• EXCERPT
☆ ☆ ☆ ☆

Ozone and particulate matter co-exposure at the air-liquid interface: Establishing an approach to assess pollutant interactions in vitro

Background

Air pollution is a complex mixture of gases and particulates that varies spatially and temporally, making attribution of adverse effects to specific individual air pollutants a challenge. To disentangle effects of mixtures in a controlled setting, reproducible and realistic co-exposures of human-relevant models to gaseous and particulate pollutants are needed. Although air-liquid interface (ALI) exposures offer considerable promise as non-animal models for inhalation toxicity testing, a lack of studies comparing individual and co-exposures to gaseous and particulate pollutants has thus far prevented assessment of their strengths and limitations for disentangling effects of pollutant mixtures.

Methods

Using an integrated ALI exposure system, we characterized the interaction between ozone and particles (25 nm fluorescent polystyrene beads) to assess effects on and reproducibility of critical physical endpoints including temperature, humidity, ozone concentration and particle deposition. Particle deposition and concentration were assessed via three independent methods: fluorescence, quartz crystal microbalance (QCM), and airborne particle count. To evaluate the acute biological effects of an air pollutant mixture in vitro, human lung type 2 epithelial-like cells (A549) were exposed at the ALI to air, ozone (O₃), particles, and O₃ + particles (co-exposure) for 1 h (n = 4 independent repeats/exposure type). Cell injury and inflammation were quantified by extracellular lactate dehydrogenase (LDH) activity and release of proinflammatory cytokines (interleukin (IL)-8 and IL-6) respectively 0 and 24 h post-exposure.

Results

Exposures were effective at delivering targeted O₃ exposures under controlled temperature and relative humidity. In-well particle deposition and airborne concentration exiting the exposure system, quantified through parallel methods, were consistent, and increased in relation to aerosolized particle concentration. Levels of each pollutant were effectively maintained in the presence of the other. O₃ alone, and co-exposure to O₃ and particles, increased LDH release from A549 cells, indicating pollutant-specific cytotoxicity. In contrast, IL-8 and IL-6 release (24 h > 0 h) were not changed by exposure to the individual pollutants, but tended to increase following co-exposure.

Conclusion

The present work establishes the utility of ALI exposure systems to disentangle individual effects of pollutants from a mixture, and highlights the importance of direct experimental characterization of dosimetry and exposure conditions.

☆ ☆ ☆ ☆

• STORED DATA
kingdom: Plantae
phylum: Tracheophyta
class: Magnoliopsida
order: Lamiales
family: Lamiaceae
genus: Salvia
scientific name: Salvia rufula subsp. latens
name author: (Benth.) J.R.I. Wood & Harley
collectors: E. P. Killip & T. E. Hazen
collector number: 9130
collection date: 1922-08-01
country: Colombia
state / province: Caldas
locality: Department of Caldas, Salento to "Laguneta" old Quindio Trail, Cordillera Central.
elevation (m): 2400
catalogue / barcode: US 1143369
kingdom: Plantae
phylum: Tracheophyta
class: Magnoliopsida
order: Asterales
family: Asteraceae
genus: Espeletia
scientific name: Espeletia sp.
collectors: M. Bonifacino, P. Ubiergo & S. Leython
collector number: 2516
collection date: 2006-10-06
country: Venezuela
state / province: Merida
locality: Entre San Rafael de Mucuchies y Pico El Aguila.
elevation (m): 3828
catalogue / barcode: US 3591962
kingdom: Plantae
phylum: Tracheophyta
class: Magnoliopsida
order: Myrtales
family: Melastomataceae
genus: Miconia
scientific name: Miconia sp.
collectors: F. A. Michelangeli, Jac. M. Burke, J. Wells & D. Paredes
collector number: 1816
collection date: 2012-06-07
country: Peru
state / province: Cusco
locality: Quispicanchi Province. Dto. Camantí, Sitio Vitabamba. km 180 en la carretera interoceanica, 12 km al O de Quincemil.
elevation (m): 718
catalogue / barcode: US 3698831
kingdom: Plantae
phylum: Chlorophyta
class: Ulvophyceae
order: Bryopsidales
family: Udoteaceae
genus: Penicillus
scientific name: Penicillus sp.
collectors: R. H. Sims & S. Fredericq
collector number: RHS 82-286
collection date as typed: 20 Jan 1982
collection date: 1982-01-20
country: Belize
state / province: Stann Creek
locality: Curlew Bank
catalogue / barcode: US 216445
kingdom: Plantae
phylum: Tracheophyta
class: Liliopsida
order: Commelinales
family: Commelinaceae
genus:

☆ ☆ ☆ ☆

• TASK REQUIREMENTS
[a] Condense the paragraph in the co-exposure abstract that begins "Exposures were effective at delivering" into a bulleted list that keeps its main findings.
[b] Output the text of the co-exposure abstract from "Ozone and particulate" up to and including "of pollutant mixtures.", with no changes.

• ANSWERS TO THE PROBLEMS
[a]
- Targeted O₃ exposures were delivered under controlled temperature and relative humidity.
- Parallel methods measured in-well particle deposition and the airborne concentration exiting the exposure system. The two were consistent and increased with aerosolized particle concentration.
- The level of each pollutant was maintained in the presence of the other.
- O₃ alone and O₃ + particle co-exposure increased LDH release from A549 cells, indicating pollutant-specific cytotoxicity.
- Single pollutants did not change IL-8 and IL-6 release (24 h > 0 h), but release tended to increase after co-exposure.

[b]
Ozone and particulate matter co-exposure at the air-liquid interface: Establishing an approach to assess pollutant interactions in vitro

Background

Air pollution is a complex mixture of gases and particulates that varies spatially and temporally, making attribution of adverse effects to specific individual air pollutants a challenge. To disentangle effects of mixtures in a controlled setting, reproducible and realistic co-exposures of human-relevant models to gaseous and particulate pollutants are needed. Although air-liquid interface (ALI) exposures offer considerable promise as non-animal models for inhalation toxicity testing, a lack of studies comparing individual and co-exposures to gaseous and particulate pollutants has thus far prevented assessment of their strengths and limitations for disentangling effects of pollutant mixtures.